Trump will mehr als 5.000 US-Soldaten aus Deutschland abziehen, auch andere Stützpunkte in Europa sind betroffen. Militärexperte Ralph Thiele erläutert, was das für Europa bedeutet.
04.05.2026 | 4:53 minVerhältnis zwischen Trump und Merz zuletzt angespannt
In den vergangenen Wochen hatten Äußerungen von Merz zum Iran-Krieg für Verstimmung in Washington gesorgt. Der Kanzler hatte den USA vorgeworfen, "offensichtlich keine Strategie" im Iran-Krieg zu haben und sagte mit Blick auf die US-Verhandlungen mit Teheran, da werde "eine ganze Nation gedemütigt durch die iranische Staatsführung".
Trump hatte erbost auf die Äußerungen des Kanzlers reagiert und Merz Ende April vorgehalten, er wisse nicht, wovon er rede. Der Präsident machte wiederholt klar, dass er sich von Deutschland und anderen Nato-Verbündeten nicht ausreichend unterstützt fühle. Anfang Mai kündigte er dann den Rückzug Tausender US-Soldaten aus Deutschland an.
Dass Trump so "hart austeilt", sei "ein Muster", so ZDF-Korrespondent David Sauer aus Washington, es ginge immer gegen Personen und Staaten, die Trump und den USA beim Krieg gegen Iran nicht folgen wollten.
29.04.2026 | 2:52 minMerz: Würde meinen Kindern von USA-Aufenthalt abraten
Wie lange diesmal die gute Stimmung zwischen den beiden Staatsmännern anhält, hängt davon ab, wie Trump die jüngste Äußerung von Merz über die USA aufnimmt. Seinen Kindern würde er derzeit von einem Aufenthalt in den USA abraten, sagte Merz am Freitag beim Deutschen Katholikentag in Würzburg. Grund sei das "gesellschaftliche Klima", das sich in den Vereinigten Staaten "plötzlich" entwickelt habe.

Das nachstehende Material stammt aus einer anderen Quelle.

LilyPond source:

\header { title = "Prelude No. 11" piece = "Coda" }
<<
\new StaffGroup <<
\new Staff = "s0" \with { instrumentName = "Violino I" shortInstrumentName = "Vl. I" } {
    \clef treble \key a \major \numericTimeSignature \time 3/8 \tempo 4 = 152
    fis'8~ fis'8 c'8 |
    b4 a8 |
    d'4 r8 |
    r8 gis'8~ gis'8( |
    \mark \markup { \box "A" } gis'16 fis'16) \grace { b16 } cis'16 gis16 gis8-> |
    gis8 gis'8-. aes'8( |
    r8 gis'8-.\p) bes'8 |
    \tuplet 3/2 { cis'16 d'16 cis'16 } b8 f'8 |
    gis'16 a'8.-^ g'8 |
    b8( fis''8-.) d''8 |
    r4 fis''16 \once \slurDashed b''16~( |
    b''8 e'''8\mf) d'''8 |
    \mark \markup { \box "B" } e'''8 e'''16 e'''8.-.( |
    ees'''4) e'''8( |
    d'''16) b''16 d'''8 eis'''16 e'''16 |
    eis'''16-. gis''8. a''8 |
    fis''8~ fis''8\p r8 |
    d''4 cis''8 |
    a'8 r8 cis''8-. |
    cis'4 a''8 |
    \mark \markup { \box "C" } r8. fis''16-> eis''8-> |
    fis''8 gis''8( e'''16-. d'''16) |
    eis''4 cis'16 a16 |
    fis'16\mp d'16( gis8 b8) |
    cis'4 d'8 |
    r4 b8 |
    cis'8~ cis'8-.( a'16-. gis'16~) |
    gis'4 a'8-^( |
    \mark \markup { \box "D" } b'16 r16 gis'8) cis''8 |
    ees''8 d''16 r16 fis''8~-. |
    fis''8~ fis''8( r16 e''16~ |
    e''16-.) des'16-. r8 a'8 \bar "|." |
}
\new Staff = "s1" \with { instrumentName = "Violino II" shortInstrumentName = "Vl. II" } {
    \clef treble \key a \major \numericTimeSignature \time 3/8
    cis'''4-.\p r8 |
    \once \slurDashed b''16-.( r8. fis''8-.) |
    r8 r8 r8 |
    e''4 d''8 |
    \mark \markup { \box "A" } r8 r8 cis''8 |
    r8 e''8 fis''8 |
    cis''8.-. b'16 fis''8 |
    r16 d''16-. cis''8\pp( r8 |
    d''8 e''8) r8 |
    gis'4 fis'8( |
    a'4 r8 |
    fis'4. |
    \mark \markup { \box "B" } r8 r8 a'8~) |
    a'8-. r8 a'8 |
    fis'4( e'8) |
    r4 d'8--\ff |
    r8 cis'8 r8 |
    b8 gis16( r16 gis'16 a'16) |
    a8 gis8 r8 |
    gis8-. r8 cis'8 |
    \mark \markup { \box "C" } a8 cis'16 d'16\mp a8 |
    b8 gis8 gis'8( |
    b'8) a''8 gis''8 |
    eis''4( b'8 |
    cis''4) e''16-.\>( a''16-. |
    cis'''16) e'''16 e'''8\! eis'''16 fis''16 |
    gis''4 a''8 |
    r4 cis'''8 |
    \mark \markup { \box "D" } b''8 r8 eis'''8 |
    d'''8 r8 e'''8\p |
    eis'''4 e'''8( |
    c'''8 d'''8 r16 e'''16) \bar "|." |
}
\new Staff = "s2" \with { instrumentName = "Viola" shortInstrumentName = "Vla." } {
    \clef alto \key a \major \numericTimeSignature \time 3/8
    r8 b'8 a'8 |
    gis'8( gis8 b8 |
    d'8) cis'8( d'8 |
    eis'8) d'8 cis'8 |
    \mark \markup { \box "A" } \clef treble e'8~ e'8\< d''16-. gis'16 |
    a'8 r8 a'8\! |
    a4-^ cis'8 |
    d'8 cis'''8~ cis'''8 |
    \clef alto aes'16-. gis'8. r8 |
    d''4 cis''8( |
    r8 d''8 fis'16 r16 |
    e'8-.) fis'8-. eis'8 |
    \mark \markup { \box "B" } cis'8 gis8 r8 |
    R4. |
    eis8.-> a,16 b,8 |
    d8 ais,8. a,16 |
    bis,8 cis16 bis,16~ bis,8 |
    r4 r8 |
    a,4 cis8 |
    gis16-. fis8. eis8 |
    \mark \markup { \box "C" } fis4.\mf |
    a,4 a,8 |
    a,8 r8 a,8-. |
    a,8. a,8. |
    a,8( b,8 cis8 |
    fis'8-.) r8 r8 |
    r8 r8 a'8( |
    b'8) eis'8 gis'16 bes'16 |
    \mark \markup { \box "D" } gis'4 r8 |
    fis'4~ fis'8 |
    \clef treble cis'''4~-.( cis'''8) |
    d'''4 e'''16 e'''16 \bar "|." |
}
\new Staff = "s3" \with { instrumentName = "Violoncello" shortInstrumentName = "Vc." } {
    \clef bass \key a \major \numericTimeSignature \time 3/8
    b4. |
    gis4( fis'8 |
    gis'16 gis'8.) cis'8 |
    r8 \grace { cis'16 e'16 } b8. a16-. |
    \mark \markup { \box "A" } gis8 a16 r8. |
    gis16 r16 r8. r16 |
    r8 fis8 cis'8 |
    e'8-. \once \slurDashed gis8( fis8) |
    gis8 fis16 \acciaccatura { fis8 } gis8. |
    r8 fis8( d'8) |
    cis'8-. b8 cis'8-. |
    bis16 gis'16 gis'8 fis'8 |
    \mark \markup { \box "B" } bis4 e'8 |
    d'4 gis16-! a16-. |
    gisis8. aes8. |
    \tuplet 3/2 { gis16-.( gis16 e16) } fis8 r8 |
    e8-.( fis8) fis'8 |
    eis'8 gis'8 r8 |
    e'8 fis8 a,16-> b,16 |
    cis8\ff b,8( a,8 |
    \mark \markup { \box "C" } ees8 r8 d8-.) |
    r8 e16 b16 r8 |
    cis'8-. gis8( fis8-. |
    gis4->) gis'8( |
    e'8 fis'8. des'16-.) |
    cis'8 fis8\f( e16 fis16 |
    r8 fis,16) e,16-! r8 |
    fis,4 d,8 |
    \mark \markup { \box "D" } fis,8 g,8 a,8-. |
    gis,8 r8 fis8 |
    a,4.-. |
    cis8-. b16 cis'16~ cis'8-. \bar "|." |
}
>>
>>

Also ich würde meinen Kindern heute nicht empfehlen, in die USA zu gehen, dort ausgebildet zu werden und dort zu arbeiten.
Friedrich Merz, Bundeskanzler
Merz stellte sich beim Katholikentag in einer Diskussionsrunde den Fragen junger Menschen. Dabei betonte er mit Blick auf die USA: "Ich bin ein großer Bewunderer Amerikas - meine Bewunderung nimmt im Augenblick nicht zu." Dabei verwies er auch auf die Berufs- und Karrierechancen in den Vereinigten Staaten. "Die Frage, was gut ausgebildete junge Menschen erreichen können, die ist bis vor Jahr und Tag in Amerika noch ganz anders beantwortet worden als heute." Heute hätten "die Bestausgebildeten in Amerika große Schwierigkeiten, einen Job zu finden".